The Department of Indian Affairs and Northern Development, which inherited environmental liability for the mine when owner Royal Oak went bankrupt in 1999, intends to present a detailed plan to the Mackenzie Valley Land and Water Board by Oct. 1.
A recurring theme from presenters at an information meeting at the Yellowknife Inn Wednesday night was the need for public support for whatever method DIAND chooses to proceed with.
That support will be key when DIAND proceeds to an environmental review.
Senior technical consultant on the project, Daryl Hockley, said his reading of the regulatory legislation that would apply suggests that it would be nearly impossible to approve a method that is vigorously opposed by the public.
At the very least, significant pubic opposition would result in a longer review.
One person at Wednesday's meeting -- a copy editor at this paper -- suggested a public vote should be used to determine the preferred option.
Two basic choices
The options being considered include variations on two basic approaches -- leaving the water soluble dust in the ground and removing it.
When the range of options was presented last year, there was vocal opposition to leaving the toxic dust where it is and isolating it from the water table by freezing the ground around it.
When that opposition surfaced again on Wednesday night, Nutter suggested it was based on unrealistic expectations.
"It came from Yellowknife, it originated in Yellowknife -- I think Yellowknife has to deal with it" he said, betraying some frustration.
"It's easy to say we shouldn't leave the problem for future generations, but it's going to be here for future generations.
"There's problems for future generations all around us."
DIAND and Steffen Robertson and Kirsten, the international consulting firm Hockley works for, believe whatever option is taken will require perpetual care.
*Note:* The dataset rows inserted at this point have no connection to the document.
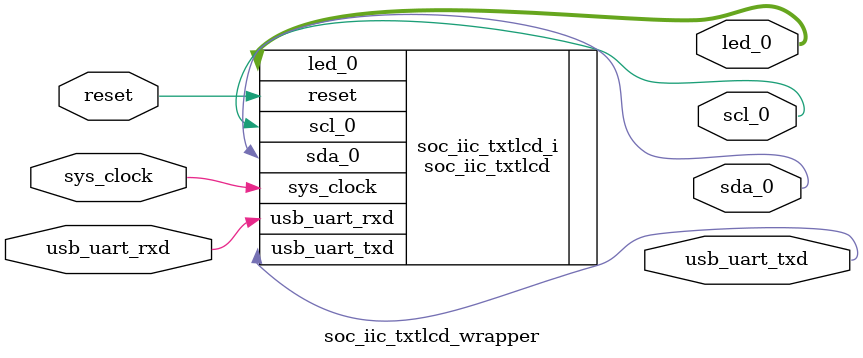
<source format=v>
`timescale 1 ps / 1 ps

module soc_iic_txtlcd_wrapper
   (led_0,
    reset,
    scl_0,
    sda_0,
    sys_clock,
    usb_uart_rxd,
    usb_uart_txd);
  output [15:0]led_0;
  input reset;
  output scl_0;
  output sda_0;
  input sys_clock;
  input usb_uart_rxd;
  output usb_uart_txd;

  wire [15:0]led_0;
  wire reset;
  wire scl_0;
  wire sda_0;
  wire sys_clock;
  wire usb_uart_rxd;
  wire usb_uart_txd;

  soc_iic_txtlcd soc_iic_txtlcd_i
       (.led_0(led_0),
        .reset(reset),
        .scl_0(scl_0),
        .sda_0(sda_0),
        .sys_clock(sys_clock),
        .usb_uart_rxd(usb_uart_rxd),
        .usb_uart_txd(usb_uart_txd));
endmodule

</source>
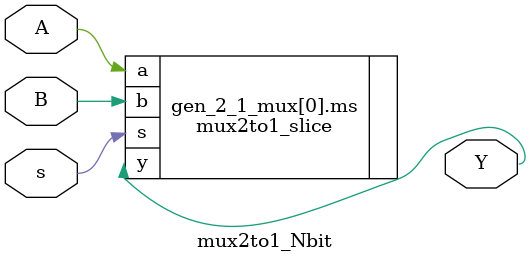
<source format=sv>
module mux2to1_Nbit #(parameter N=1)
                (   input  logic [N-1:0] A,
                    input  logic [N-1:0] B,
                    input  logic s,
                    output logic [N-1:0] Y
                );


    // Generate N bit 2-1 mux
    genvar i;
    generate
        for (i = 0; i < N; i++) begin : gen_2_1_mux
            mux2to1_slice ms (
                .a(A[i]),
                .b(B[i]),
                .s(s),
                .y(Y[i])
            );
        end
    endgenerate

endmodule
</source>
Each of the options being considered would require 15 to 20 years to implement.
The pumps used to artificially lower the water table beneath the mine will continue for up to a century.
Variations on the removal option centre on what would be done with the dust once it is removed.
Hockley conceded that one of the three removal options, purifying and selling the arsenic, is becoming increasingly impractical as health concerns about using arsenic as a wood preservative increase.
The other two removal options, stabilizing the dust chemically and stabilizing it in a concrete-like mix, would leave between 700,000 and 1.3 million cubic metres of waste to monitor forever.
Another significant difference between the options is cost. Freezing the ground and leaving the arsenic where it is projected to cost up to $70 million.
Cost estimates for the removal options range from $185 million to $410 million.
Regardless of what is done with the arsenic trioxide once it is removed, the extraction method would be the same.
"Nobody"s come up with a way to get all of this dust out of the ground," Hockley said.
Extraction would begin with boring a hole to the caverns from the surface, mixing water with the dust to create a sludge and pumping the sludge to the surface for treatment. Residual slurry would be removed from underground using remotely operated scoops.
Open pit mining would be used to remove the residual slurry from irregularly shaped caverns, requiring diversion of the Ingraham Trail "by a few hundred metres," according to Hockley.